Les travailleurs réclament une hausse salariale de Rs 1 000 « across the board ».

Une hausse salariale de Rs 1 000 « across the board ». C’est ce que réclament les travailleurs de l’industrie du transport en marge de la prochaine révision salariale dans ce secteur et l’entrée en opération du métro. C’est au dépôt de la Corporation nationale de transport (CNT) à Rivière-du-Rempart qu’ils comptent faire voter cette demande d’augmentation dès lundi prochain en guise de protestation à la proposition faite par la direction de ce corps étatique pour une allocation de Rs 800. La demande de l’Union of Bus Industry Workers (UBIW) pour les travailleurs de la CNT sera étendue à toutes les autres compagnies d’autobus, car la dernière révision salariale dans ce secteur remonte à 2016. Depuis, ils ont réclamé une hausse salariale de l’ordre de 40%.

« L’exercice démocratique qui débutera à Rivière-du-Rempart se répétera à travers l’île. Nous allons demander aux travailleurs de voter pour des actions syndicales si les demandes de l’UBIW sont rejetées.
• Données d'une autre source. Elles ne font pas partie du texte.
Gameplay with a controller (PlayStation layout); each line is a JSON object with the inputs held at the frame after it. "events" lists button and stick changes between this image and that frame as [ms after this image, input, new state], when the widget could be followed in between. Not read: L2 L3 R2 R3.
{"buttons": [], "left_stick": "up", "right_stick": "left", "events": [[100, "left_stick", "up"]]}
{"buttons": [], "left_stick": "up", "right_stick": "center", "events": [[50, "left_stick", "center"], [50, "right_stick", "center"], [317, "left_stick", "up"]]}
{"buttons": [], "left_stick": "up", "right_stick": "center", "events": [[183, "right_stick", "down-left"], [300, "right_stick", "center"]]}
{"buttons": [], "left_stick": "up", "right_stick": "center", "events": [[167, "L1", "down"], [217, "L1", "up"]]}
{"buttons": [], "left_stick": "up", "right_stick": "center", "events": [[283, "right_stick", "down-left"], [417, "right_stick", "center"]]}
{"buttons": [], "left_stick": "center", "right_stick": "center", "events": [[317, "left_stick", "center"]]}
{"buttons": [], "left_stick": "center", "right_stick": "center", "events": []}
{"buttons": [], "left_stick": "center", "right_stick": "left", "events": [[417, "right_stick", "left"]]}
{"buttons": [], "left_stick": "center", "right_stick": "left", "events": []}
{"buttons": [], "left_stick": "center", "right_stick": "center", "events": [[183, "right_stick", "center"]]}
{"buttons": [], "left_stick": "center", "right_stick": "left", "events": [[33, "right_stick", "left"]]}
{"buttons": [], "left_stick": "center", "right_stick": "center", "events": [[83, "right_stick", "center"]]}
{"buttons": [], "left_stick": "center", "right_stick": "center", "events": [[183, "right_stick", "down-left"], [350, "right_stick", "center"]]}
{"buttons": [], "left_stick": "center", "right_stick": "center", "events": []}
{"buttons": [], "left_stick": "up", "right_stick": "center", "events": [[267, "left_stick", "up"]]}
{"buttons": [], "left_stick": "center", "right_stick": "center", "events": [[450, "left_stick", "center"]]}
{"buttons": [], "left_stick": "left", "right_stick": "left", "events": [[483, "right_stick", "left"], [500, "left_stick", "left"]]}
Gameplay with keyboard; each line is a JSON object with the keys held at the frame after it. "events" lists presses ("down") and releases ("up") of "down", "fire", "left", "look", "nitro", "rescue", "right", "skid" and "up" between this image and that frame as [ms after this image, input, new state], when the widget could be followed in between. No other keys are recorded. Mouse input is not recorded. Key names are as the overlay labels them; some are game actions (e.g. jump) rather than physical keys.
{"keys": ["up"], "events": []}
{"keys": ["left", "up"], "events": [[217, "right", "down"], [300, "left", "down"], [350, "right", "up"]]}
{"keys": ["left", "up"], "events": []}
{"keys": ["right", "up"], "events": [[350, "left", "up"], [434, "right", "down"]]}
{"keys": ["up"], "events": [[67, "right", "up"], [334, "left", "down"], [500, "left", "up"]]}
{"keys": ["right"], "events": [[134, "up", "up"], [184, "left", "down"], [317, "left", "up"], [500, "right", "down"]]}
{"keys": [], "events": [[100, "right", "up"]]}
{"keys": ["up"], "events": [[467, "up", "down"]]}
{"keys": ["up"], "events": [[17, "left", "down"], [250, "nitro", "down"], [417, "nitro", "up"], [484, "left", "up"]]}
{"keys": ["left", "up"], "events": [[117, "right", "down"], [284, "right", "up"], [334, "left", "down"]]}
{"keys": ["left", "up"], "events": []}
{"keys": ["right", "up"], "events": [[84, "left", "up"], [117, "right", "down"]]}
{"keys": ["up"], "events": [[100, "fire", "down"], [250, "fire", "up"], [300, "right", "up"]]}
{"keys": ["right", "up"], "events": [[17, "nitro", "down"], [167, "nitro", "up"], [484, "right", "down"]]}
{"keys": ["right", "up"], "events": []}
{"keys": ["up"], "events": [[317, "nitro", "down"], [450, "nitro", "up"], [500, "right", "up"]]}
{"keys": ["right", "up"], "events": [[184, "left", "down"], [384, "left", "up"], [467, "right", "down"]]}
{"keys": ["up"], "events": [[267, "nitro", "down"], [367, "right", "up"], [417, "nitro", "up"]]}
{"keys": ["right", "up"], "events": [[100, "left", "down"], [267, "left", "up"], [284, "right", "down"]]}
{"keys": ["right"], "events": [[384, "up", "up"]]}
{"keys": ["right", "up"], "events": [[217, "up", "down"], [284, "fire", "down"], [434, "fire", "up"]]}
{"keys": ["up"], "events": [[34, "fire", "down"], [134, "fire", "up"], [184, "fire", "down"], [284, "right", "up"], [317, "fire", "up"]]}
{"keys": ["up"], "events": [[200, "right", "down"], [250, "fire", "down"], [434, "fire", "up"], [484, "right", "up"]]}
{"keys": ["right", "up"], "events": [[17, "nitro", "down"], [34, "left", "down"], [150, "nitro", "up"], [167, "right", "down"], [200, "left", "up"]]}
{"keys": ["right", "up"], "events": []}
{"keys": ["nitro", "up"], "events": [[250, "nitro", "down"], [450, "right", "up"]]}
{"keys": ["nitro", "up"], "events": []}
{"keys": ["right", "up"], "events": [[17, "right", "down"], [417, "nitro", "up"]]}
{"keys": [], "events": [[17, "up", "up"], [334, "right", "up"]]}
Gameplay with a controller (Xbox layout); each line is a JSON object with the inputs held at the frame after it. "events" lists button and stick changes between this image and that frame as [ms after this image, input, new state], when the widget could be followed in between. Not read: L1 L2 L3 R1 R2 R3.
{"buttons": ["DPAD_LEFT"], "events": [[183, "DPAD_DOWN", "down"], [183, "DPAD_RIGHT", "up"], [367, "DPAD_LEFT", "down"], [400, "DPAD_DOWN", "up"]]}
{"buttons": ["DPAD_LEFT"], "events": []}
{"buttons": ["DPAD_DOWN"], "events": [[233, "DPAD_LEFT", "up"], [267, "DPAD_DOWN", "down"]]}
Nous avons fait comprendre à la direction de la CNT que les travailleurs n’ont pas besoin d’une allocation, mais d’une augmentation salariale qui sera inscrite sur leur salaire de base », a déclaré mardi Ashok Subron, négociateur de l’UBIW, lors d’une conférence de presse tenue au siège de l’UBIW, à Grande-Rivière-Nord-Ouest. « Des négociations sont prévues avec la direction de la CNT vendredi prochain et c’est à ce moment précis que nous ferons notre demande d’augmentation salariale de Rs 1 000 “across the board”. En sus de cela, nous allons faire une deuxième contre-proposition : une compensation symbolique de Rs 12 000 pour compenser les travailleurs pour la perte de pouvoir d’achat de 2018 et 2019, ainsi qu’un “minimal collective agreement” garantissant une augmentation de Rs 500 étalée sur 12 mois à compter de la signature d’un accord. »

Le syndicaliste soutient qu’à la suite d’une grève des bus de la CNT en 2013, les travailleurs du transport « méritaient une augmentation salariale » à partir de 2017. « L’UBIW a déclenché le processus de négociation avec toutes les compagnies d’autobus après avoir déclaré litige auprès du département de conciliation et de médiation du ministère du Travail. La direction de la CNT a fait une proposition irrespectueuse envers les travailleurs. C’est-à-dire cette allocation de Rs 800. Nous avons donc maintenu notre demande pour un “minimal collective agreement”, qui prendra fin en 2020. Nous allons aussi proposer qu’un certain nombre de points sur lesquels la CNT est tombée d’accord soient mis en pratique. »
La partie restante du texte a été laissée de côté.